Gwen's grandmother asked in a hoarse voice, "you could before," she
added with some accusation.
"I will explain," the
woman said as she pulled back her cloak to reveal sandy-blond locks of softly
curling hair.
Gwen, from her seat on a nearby
fencepost, felt that she could stare at the woman's hair for hours on end. She
shook her head to clear it and glared at the woman suspiciously. The woman responded
with a warm smile and the girl felt as if she had seen her somewhere before.
The woman tilted her head to the
crowd before her voice carried the words," But first I must give all ye
who seek this phantom treasure a warning. Leave this place and never return or
remain and abandon your greed. If you do neither, your life and afterlife are
forfeit," clearly to every end of the square.

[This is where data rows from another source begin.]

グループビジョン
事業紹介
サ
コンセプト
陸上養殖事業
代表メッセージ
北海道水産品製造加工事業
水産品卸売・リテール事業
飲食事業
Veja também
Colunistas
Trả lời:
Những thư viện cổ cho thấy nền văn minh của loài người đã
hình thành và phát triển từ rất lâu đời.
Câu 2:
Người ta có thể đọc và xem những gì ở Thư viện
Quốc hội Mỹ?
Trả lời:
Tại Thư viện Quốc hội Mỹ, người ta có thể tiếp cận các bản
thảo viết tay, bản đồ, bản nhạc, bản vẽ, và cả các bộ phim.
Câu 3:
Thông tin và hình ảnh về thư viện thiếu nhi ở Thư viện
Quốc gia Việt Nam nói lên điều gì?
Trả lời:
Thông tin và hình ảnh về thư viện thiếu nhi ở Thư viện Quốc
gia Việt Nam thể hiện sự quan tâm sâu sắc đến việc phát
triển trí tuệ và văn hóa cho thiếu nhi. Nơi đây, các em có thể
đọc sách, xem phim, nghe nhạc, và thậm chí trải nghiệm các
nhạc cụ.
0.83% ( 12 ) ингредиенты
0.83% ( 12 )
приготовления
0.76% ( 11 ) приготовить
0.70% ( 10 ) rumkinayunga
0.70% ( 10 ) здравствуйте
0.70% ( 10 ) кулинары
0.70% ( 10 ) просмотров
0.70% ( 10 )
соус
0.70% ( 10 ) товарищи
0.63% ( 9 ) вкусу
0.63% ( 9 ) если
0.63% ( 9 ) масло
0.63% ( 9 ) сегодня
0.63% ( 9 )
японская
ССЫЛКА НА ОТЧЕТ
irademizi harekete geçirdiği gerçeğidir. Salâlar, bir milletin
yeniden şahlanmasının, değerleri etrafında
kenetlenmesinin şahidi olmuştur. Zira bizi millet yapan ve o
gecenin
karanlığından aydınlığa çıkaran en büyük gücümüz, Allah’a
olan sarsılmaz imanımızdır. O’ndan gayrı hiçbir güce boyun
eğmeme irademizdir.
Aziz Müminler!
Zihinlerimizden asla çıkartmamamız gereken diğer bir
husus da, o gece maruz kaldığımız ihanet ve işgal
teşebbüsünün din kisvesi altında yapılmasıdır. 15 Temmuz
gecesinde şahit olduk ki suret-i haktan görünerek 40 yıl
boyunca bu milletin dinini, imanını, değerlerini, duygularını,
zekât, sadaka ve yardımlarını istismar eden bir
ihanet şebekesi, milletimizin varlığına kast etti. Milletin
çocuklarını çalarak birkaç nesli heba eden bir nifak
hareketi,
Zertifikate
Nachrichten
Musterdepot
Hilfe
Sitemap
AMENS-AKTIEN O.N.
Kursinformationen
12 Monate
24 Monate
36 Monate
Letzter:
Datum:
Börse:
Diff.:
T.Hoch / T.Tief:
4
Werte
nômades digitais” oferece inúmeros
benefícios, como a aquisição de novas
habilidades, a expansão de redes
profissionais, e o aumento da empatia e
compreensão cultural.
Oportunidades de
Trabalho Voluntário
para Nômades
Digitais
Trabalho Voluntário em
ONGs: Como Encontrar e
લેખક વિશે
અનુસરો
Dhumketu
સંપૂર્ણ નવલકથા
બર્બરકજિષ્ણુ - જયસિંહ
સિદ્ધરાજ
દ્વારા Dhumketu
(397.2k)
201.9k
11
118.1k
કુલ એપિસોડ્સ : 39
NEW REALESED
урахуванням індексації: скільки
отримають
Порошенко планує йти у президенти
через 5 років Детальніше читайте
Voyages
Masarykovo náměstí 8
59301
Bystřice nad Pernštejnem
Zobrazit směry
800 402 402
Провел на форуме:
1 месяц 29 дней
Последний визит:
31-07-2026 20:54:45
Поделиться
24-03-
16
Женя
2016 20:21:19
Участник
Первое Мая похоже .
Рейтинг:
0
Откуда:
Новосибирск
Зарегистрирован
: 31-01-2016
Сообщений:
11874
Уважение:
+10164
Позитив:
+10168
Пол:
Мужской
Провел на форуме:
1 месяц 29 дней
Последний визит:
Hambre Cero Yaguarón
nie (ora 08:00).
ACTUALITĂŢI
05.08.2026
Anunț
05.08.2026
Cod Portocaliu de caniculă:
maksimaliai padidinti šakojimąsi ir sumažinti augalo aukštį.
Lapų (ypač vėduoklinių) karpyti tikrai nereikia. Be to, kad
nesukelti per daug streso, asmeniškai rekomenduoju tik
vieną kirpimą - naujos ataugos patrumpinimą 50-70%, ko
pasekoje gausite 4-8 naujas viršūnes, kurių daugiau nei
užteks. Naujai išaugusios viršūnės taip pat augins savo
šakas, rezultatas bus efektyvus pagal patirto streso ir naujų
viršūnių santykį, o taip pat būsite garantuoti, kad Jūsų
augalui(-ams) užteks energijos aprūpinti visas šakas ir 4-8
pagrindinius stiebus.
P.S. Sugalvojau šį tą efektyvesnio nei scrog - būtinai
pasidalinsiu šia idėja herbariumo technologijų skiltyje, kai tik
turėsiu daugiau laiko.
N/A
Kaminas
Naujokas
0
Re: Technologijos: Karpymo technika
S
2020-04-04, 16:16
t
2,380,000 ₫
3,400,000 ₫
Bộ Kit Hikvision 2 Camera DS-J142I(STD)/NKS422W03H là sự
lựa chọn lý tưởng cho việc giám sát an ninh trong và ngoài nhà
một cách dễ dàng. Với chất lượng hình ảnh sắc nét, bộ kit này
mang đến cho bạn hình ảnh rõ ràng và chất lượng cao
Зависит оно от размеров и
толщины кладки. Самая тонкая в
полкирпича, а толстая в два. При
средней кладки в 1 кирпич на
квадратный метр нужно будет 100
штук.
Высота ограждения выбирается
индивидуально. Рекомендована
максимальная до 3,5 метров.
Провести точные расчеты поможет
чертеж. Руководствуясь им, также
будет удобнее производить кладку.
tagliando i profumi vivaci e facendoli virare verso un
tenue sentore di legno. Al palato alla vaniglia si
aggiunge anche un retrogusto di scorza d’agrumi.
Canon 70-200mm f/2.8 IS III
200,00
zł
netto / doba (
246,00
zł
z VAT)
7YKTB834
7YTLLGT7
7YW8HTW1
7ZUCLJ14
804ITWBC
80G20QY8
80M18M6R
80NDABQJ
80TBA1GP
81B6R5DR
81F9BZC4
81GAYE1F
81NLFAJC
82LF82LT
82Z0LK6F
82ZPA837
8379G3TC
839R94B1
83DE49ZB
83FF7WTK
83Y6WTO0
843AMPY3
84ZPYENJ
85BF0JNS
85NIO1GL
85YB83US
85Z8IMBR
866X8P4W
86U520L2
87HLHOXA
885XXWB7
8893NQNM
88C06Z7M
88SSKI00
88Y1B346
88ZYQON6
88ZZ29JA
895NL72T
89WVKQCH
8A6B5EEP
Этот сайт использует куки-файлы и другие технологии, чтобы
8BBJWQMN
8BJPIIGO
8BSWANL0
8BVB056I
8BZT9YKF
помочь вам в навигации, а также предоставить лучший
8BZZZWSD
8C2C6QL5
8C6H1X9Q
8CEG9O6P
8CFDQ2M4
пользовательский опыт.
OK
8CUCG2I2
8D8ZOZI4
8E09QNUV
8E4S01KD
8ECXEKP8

Some of the treasure hunters,
headed her warning right then and made haste to put as great a distance from
Welton and the Wellwood as possible. The vast majority of them remained, some
impassive and others in challenge.
"Honestly," the woman
said just loud enough for it to carry over to Gwen, "I don't know why I
bother!"
The old woman was not known for
her patience and fixed the magic-user
with such a stare that even Gwen shuddered. The blond merely raised an eyebrow
at this and smirked to herself. At this, Gwen got the impression that her
grandmother had not changed much from her youth but she didn't understand where
the thought came from.
"You said you would
explain," the woman said as her wrinkled face became more tense from her
impatience.
"I can undo what the well
has brought about, as I did when you were a child, simply by severing the flow
of power. However, when the well becomes an amplifier of another power, the
solution is not that simple," the woman said gravely.
The old woman's brows came
together in anger and in a cold soft voice she said to the blond, " Did
you lie when you told us that it would not bend to anyone's will?"
The blonde's eyes couldn't hide
the melancholy if they were looked directly into. Gwen realized then that no
one besides herself had looked the woman in the eye. Perhaps it was foolish of
her, but she couldn't imagine that the woman would put her under a spell
without provocation.
"There were things that, in
my arrogance, I failed to take into account," the woman said with a fallen
gaze.
Gwen's grandmother looked as if
she would burst from anger but the woman was gone as if she had never been
there at all. Before the elder could turn in her direction, Gwen decided that
it was a good time to make herself scarce based on past experience with the old
woman's temper.
So, it was that the girl found
herself weaving through the restless crowd of the square. She was certain, that
there were more people there than lived in the village and upon further
inspection she realized that the people of the wood were in attendance as well.
The curiosity that arose at the knowledge was swept away by her suspicion as to
where the woman could be found and it wasn't long before she escaped the noise
of the crowd in favor of seeking her.